§ TAREFA 1
Resuma o texto sobre Brasília em duas frases.
§ TAREFA 2
Edite os registros desde o início até a linha que contém "Finally, we have", ambas as pontas incluídas, trocando "Ten Commandments" por "Decalogue" e mantendo todo o resto inalterado. Deixe as imagens fora da resposta.

═════ TEXTO FORNECIDO ═════

Brasília, 55 anos: conheça os projetos que pensaram a capital do país
Brasília é mundialmente conhecida por abrigar monumentos desenhados por Oscar Niemeyer e ter sido planejada como "a cidade em forma de avião". O projeto, assinado pelo arquiteto e urbanista Lúcio Costa, é reconhecido pela Unesco como Patrimônio Cultural da Humanidade e tem como marca a valorização da alvorada no Planalto Central: as construções valorizam a visão do céu da cidade, sendo possível enxergar o horizonte em praticamente todos os pontos do Plano Piloto. A alvorada traduz o sentimento de "novo tempo" vivido à época do mandato de Juscelino Kubitschek como presidente do Brasil. A cidade ganhou de André Marlaux o título de "Capital da Esperança" e se tornou símbolo do processo de modernização pelo qual o país passava enquanto ocorria sua construção e fundação.
Sete deles foram finalistas da competição. Conheça as propostas que poderiam ter dado origem a uma Brasília diferente da que conhecemos:
5º colocado (1): Milton Ghiraldini e equipe
A proposta pensava em uma zona central para a cidade, que seria composta pelo centro governamental, cultural e comercial, além dos ministérios e embaixadas. Ao redor dessa zona, estariam posicionados quatro retângulos que abrigariam as superquadras, que abandonavam o formato de 100m x 100m e eram de 15 a 20 vezes maiores, com um parque interior que seria sua a espinha dorsal. Os desenhos apresentados pela equipe de Ghiraldini mostravam uma cidade setorizada que deveria abrigar no máximo 200 mil habitantes e organizava os espaços tentando equilibrar três elementos da vida urbana: habitar, trabalhar, recrear.
Entre os comentários do júri, destacou-se que o projeto tinha uma simplificação exagerada das zonas e não apresentava o caráter de uma capital.

═════ DADOS DO EXERCÍCIO ═════

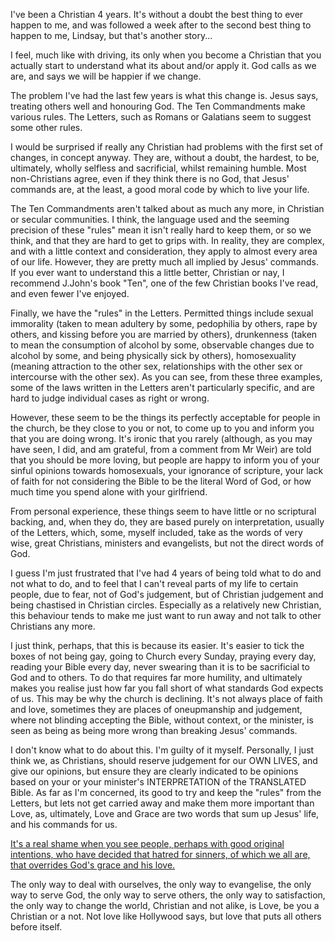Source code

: ---
---
I've been a Christian 4 years. It's without a doubt the best thing to ever happen to me, and was followed a week after to the second best thing to happen to me, Lindsay, but that's another story...

I feel, much like with driving, its only when you become a Christian that you actually start to understand what its about and/or apply it. God calls as we are, and says we will be happier if we change.

The problem I've had the last few years is what this change is. Jesus says, treating others well and honouring God. The Ten Commandments make various rules. The Letters, such as Romans or Galatians seem to suggest some other rules.

I would be surprised if really any Christian had problems with the first set of changes, in concept anyway. They are, without a doubt, the hardest, to be, ultimately, wholly selfless and sacrificial, whilst remaining humble. Most non-Christians agree, even if they think there is no God, that Jesus' commands are, at the least, a good moral code by which to live your life.

The Ten Commandments aren't talked about as much any more, in Christian or secular communities. I think, the language used and the seeming precision of these "rules" mean it isn't really hard to keep them, or so we think, and that they are hard to get to grips with. In reality, they are complex, and with a little context and consideration, they apply to almost every area of our life. However, they are pretty much all implied by Jesus' commands. If you ever want to understand this a little better, Christian or nay, I recommend J.John's book "Ten", one of the few Christian books I've read, and even fewer I've enjoyed.

Finally, we have the "rules" in the Letters. Permitted things include sexual immorality (taken to mean adultery by some, pedophilia by others, rape by others, and kissing before you are married by others), drunkenness (taken to mean the consumption of alcohol by some, observable changes due to alcohol by some, and being physically sick by others), homosexuality (meaning attraction to the other sex, relationships with the other sex or intercourse with the other sex). As you can see, from these three examples, some of the laws written in the Letters aren't particularly specific, and are hard to judge individual cases as right or wrong.

However, these seem to be the things its perfectly acceptable for people in the church, be they close to you or not, to come up to you and inform you that you are doing wrong. It's ironic that you rarely (although, as you may have seen, I did, and am grateful, from a comment from Mr Weir) are told that you should be more loving, but people are happy to inform you of your sinful opinions towards homosexuals, your ignorance of scripture, your lack of faith for not considering the Bible to be the literal Word of God, or how much time you spend alone with your girlfriend.

From personal experience, these things seem to have little or no scriptural backing, and, when they do, they are based purely on interpretation, usually of the Letters, which, some, myself included, take as the words of very wise, great Christians, ministers and evangelists, but not the direct words of God.

I guess I'm just frustrated that I've had 4 years of being told what to do and not what to do, and to feel that I can't reveal parts of my life to certain people, due to fear, not of God's judgement, but of Christian judgement and being chastised in Christian circles. Especially as a relatively new Christian, this behaviour tends to make me just want to run away and not talk to other Christians any more.

I just think, perhaps, that this is because its easier. It's easier to tick the boxes of not being gay, going to Church every Sunday, praying every day, reading your Bible every day, never swearing than it is to be sacrificial to God and to others. To do that requires far more humility, and ultimately makes you realise just how far you fall short of what standards God expects of us. This may be why the church is declining. It's not always place of faith and love, sometimes they are places of oneupmanship and judgement, where not blinding accepting the Bible, without context, or the minister, is seen as being as being more wrong than breaking Jesus' commands.

I don't know what to do about this. I'm guilty of it myself. Personally, I just think we, as Christians, should reserve judgement for our OWN LIVES, and give our opinions, but ensure they are clearly indicated to be opinions based on your or your minister's INTERPRETATION of the TRANSLATED Bible. As far as I'm concerned, its good to try and keep the "rules" from the Letters, but lets not get carried away and make them more important than Love, as, ultimately, Love and Grace are two words that sum up Jesus' life, and his commands for us.

[It's a real shame when you see people, perhaps with good original intentions, who have decided that hatred for sinners, of which we all are, that overrides God's grace and his love. ](http://en.wikipedia.org/wiki/Westboro_Baptist_Church)

The only way to deal with ourselves, the only way to evangelise, the only way to serve God, the only way to serve others, the only way to satisfaction, the only way to change the world, Christian and not alike, is Love, be you a Christian or a not. Not love like Hollywood says, but love that puts all others before itself.
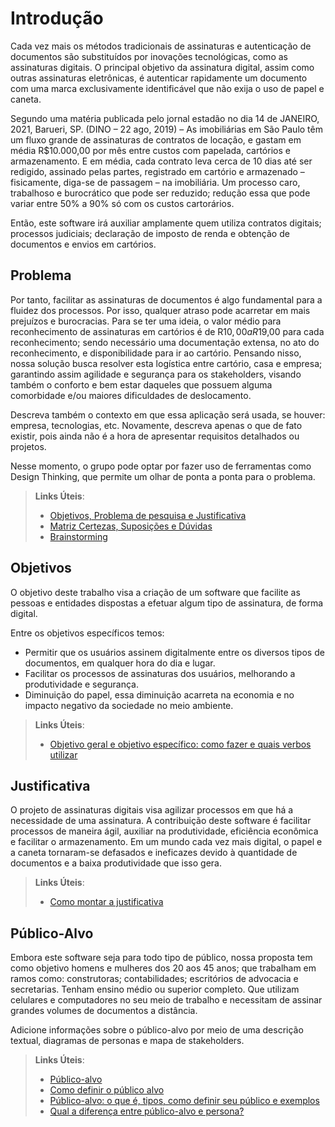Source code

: # Introdução

Cada vez mais os métodos tradicionais de assinaturas e autenticação de documentos são substituídos por inovações tecnológicas, como as assinaturas digitais. O principal objetivo da assinatura digital, assim como outras assinaturas eletrônicas, é autenticar rapidamente um documento com uma marca exclusivamente identificável que não exija o uso de papel e caneta.

Segundo uma matéria publicada pelo jornal estadão no dia 14 de JANEIRO, 2021, Barueri, SP. (DINO – 22 ago, 2019) – As imobiliárias em São Paulo têm um fluxo grande de assinaturas de contratos de locação, e gastam  em média R$10.000,00 por mês entre custos com papelada, cartórios e armazenamento. E em média, cada contrato leva cerca de 10 dias até ser redigido, assinado pelas partes, registrado em cartório e armazenado – fisicamente, diga-se de passagem – na imobiliária. Um processo caro, trabalhoso e burocrático que pode ser reduzido; redução essa que pode variar entre 50% a 90% só com os custos cartorários.

Então, este software irá auxiliar amplamente quem utiliza contratos digitais; processos judiciais; declaração de imposto de renda e obtenção de documentos e envios em cartórios. 


## Problema

Por tanto, facilitar as assinaturas de documentos é algo fundamental para a fluidez dos processos. Por isso, qualquer atraso pode acarretar em mais  prejuízos e burocracias.  Para se ter uma ideia, o valor médio para  reconhecimento de assinaturas em cartórios é de R$10,00 a R$19,00 para cada reconhecimento; sendo necessário uma documentação extensa, no ato do reconhecimento, e disponibilidade para ir ao cartório. Pensando nisso, nossa solução busca resolver esta logística entre cartório, casa e empresa; garantindo assim agilidade e segurança para os stakeholders, visando também o conforto e bem estar daqueles que possuem alguma comorbidade e/ou maiores dificuldades de deslocamento.

Descreva também o contexto em que essa aplicação será usada, se  houver: empresa, tecnologias, etc. Novamente, descreva apenas o que de  fato existir, pois ainda não é a hora de apresentar requisitos  detalhados ou projetos.

Nesse momento, o grupo pode optar por fazer uso  de ferramentas como Design Thinking, que permite um olhar de ponta a ponta para o problema.

> **Links Úteis**:
> - [Objetivos, Problema de pesquisa e Justificativa](https://medium.com/@versioparole/objetivos-problema-de-pesquisa-e-justificativa-c98c8233b9c3)
> - [Matriz Certezas, Suposições e Dúvidas](https://medium.com/educa%C3%A7%C3%A3o-fora-da-caixa/matriz-certezas-suposi%C3%A7%C3%B5es-e-d%C3%BAvidas-fa2263633655)
> - [Brainstorming](https://www.euax.com.br/2018/09/brainstorming/)

## Objetivos

O objetivo deste trabalho visa a criação de um software que facilite as pessoas e entidades dispostas a efetuar algum tipo de assinatura, de forma digital.

Entre os objetivos específicos temos:

* Permitir que os usuários assinem digitalmente entre os diversos tipos de documentos, em qualquer hora do dia e lugar.
* Facilitar os processos de assinaturas dos usuários, melhorando a produtividade e segurança.
* Diminuição do papel, essa diminuição acarreta na economia e no impacto negativo da sociedade no meio ambiente.

 
> **Links Úteis**:
> - [Objetivo geral e objetivo específico: como fazer e quais verbos utilizar](https://blog.mettzer.com/diferenca-entre-objetivo-geral-e-objetivo-especifico/)

## Justificativa

O projeto de assinaturas digitais visa agilizar processos em que há a necessidade de uma assinatura. A contribuição deste software é facilitar  processos de maneira ágil, auxiliar na produtividade, eficiência econômica e facilitar o armazenamento. Em um mundo cada vez mais digital, o papel e a caneta tornaram-se defasados e ineficazes devido à quantidade de documentos e a baixa produtividade que isso gera.  

> **Links Úteis**:
> - [Como montar a justificativa](https://guiadamonografia.com.br/como-montar-justificativa-do-tcc/)

## Público-Alvo

Embora este software seja para todo tipo de público, nossa proposta tem como objetivo homens e mulheres dos 20 aos 45 anos; que trabalham em ramos como: construtoras; contabilidades; escritórios de advocacia e secretarias. Tenham ensino médio ou superior completo. Que utilizam celulares e computadores no seu meio de trabalho e necessitam de assinar  grandes volumes de documentos a distância. 

Adicione informações sobre o público-alvo por meio de uma descrição textual, diagramas de personas e mapa de stakeholders.

> **Links Úteis**:
> - [Público-alvo](https://blog.hotmart.com/pt-br/publico-alvo/)
> - [Como definir o público alvo](https://exame.com/pme/5-dicas-essenciais-para-definir-o-publico-alvo-do-seu-negocio/)
> - [Público-alvo: o que é, tipos, como definir seu público e exemplos](https://klickpages.com.br/blog/publico-alvo-o-que-e/)
> - [Qual a diferença entre público-alvo e persona?](https://rockcontent.com/blog/diferenca-publico-alvo-e-persona/)
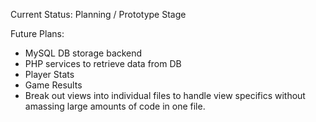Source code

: Current Status: Planning / Prototype Stage

Future Plans:
- MySQL DB storage backend
- PHP services to retrieve data from DB
- Player Stats
- Game Results
- Break out views into individual files to handle view specifics without amassing large amounts of code in one file.

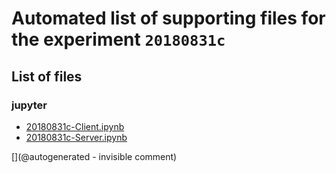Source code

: # Automated list of supporting files for the __experiment `20180831c`__

## List of files

### jupyter

* [20180831c-Client.ipynb](/matty/201800831c/20180831c-Client.ipynb)
* [20180831c-Server.ipynb](/matty/201800831c/20180831c-Server.ipynb)


[](@autogenerated - invisible comment)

═════

§ RESPOSTA ESCRITA 1
Brasília, projetada por Lúcio Costa e reconhecida pela Unesco como Patrimônio Cultural da Humanidade, valoriza a visão do céu e do horizonte e tornou-se símbolo da modernização do país durante o mandato de Juscelino Kubitschek. Entre as propostas finalistas, a da equipe de Milton Ghiraldini, quinta colocada, previa uma cidade setorizada para no máximo 200 mil habitantes, mas o júri considerou que ela simplificava demais as zonas e não tinha o caráter de uma capital.

§ RESPOSTA ESCRITA 2
Source code

: ---
---
I've been a Christian 4 years. It's without a doubt the best thing to ever happen to me, and was followed a week after to the second best thing to happen to me, Lindsay, but that's another story...

I feel, much like with driving, its only when you become a Christian that you actually start to understand what its about and/or apply it. God calls as we are, and says we will be happier if we change.

The problem I've had the last few years is what this change is. Jesus says, treating others well and honouring God. The Decalogue make various rules. The Letters, such as Romans or Galatians seem to suggest some other rules.

I would be surprised if really any Christian had problems with the first set of changes, in concept anyway. They are, without a doubt, the hardest, to be, ultimately, wholly selfless and sacrificial, whilst remaining humble. Most non-Christians agree, even if they think there is no God, that Jesus' commands are, at the least, a good moral code by which to live your life.

The Decalogue aren't talked about as much any more, in Christian or secular communities. I think, the language used and the seeming precision of these "rules" mean it isn't really hard to keep them, or so we think, and that they are hard to get to grips with. In reality, they are complex, and with a little context and consideration, they apply to almost every area of our life. However, they are pretty much all implied by Jesus' commands. If you ever want to understand this a little better, Christian or nay, I recommend J.John's book "Ten", one of the few Christian books I've read, and even fewer I've enjoyed.

Finally, we have the "rules" in the Letters. Permitted things include sexual immorality (taken to mean adultery by some, pedophilia by others, rape by others, and kissing before you are married by others), drunkenness (taken to mean the consumption of alcohol by some, observable changes due to alcohol by some, and being physically sick by others), homosexuality (meaning attraction to the other sex, relationships with the other sex or intercourse with the other sex). As you can see, from these three examples, some of the laws written in the Letters aren't particularly specific, and are hard to judge individual cases as right or wrong.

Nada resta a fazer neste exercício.